I’m not tempted by this juicy yield however. Here’s why.

I’m seeking high returns

I’m very selective when it comes to investing in individual companies. I only choose high-quality businesses I believe will provide me with market-beating total returns (share price gains plus dividends) over the long run.

Given that global index funds tend to return around 10% a year on average over the long term, I’m looking for stocks that have the potential to deliver returns that are higher than that. And I’m not convinced that Lloyds has the potential to do that over the next five to 10 years.

Lack of share price action

Sure, the 6.4% dividend yield could get me a decent chunk of the return I’m looking for (I say ‘could’ because dividends are never guaranteed). I don’t have a lot of confidence in the share price side of the equation though.

Looking at the stock chart, Lloyds’ share price has gone backwards over both five and 10 years. That’s worrying.

Of course, there’s always a chance the share price performance could pick up in the future. After all, they look cheap at the moment on a price-to-earnings (P/E) ratio of a little under eight.

But what’s the catalyst going to be? Lloyds shares are generally seen as a proxy for the UK economy as it’s a domestically-focused bank. And the economy isn’t exactly firing on all cylinders right now. Currently, economists at Goldman Sachs forecast GDP growth of just 1.2% next year.

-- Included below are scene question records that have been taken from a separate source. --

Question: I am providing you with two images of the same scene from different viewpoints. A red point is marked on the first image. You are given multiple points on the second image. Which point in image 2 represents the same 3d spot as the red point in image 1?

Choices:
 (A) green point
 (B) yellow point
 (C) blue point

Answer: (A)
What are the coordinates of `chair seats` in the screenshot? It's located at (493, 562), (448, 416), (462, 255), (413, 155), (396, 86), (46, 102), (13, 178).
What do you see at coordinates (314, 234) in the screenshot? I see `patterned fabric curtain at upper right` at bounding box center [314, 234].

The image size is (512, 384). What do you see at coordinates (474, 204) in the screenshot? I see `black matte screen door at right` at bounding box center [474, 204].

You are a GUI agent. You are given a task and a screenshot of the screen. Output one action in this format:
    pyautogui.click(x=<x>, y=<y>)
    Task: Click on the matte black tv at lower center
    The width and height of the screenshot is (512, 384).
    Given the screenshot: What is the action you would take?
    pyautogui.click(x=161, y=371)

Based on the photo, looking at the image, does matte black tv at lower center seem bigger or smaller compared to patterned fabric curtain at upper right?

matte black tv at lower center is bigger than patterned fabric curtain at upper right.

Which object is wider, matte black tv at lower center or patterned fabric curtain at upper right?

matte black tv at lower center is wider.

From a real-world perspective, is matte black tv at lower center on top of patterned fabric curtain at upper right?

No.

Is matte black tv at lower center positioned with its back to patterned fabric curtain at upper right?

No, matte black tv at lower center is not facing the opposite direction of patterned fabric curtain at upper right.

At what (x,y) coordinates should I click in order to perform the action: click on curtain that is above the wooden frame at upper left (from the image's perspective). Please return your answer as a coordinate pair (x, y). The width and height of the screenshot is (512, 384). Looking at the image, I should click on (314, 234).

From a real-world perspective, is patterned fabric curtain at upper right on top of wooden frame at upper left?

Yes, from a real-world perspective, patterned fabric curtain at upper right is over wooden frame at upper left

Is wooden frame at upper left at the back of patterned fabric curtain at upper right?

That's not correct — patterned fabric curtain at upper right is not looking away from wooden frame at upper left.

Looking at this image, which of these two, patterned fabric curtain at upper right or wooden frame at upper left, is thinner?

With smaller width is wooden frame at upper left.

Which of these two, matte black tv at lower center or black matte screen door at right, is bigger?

That’s very low.

There are also risks that could send the share price lower. One is the Financial Conduct Authority’s (FCA) investigation into motor finance mis-selling. Analysts at RBC reckon that Lloyds could be looking at a bill of £2.5bn, or £3.9bn in a worst-case scenario, as a result of this investigation. This could have a negative impact on profits and the share price.

Overall, I don’t see Lloyds’ shares generating high total returns in the coming years despite the fact that they look cheap and have a decent yield. So I’m not planning to buy them.

Shares I’m looking at for 2025

There are a lot of UK dividend stocks that do tempt me right now however. One is HSBC. It’s also cheap and offers a high yield (7.6%). The key difference for me however, is that this bank’s far more globally focussed.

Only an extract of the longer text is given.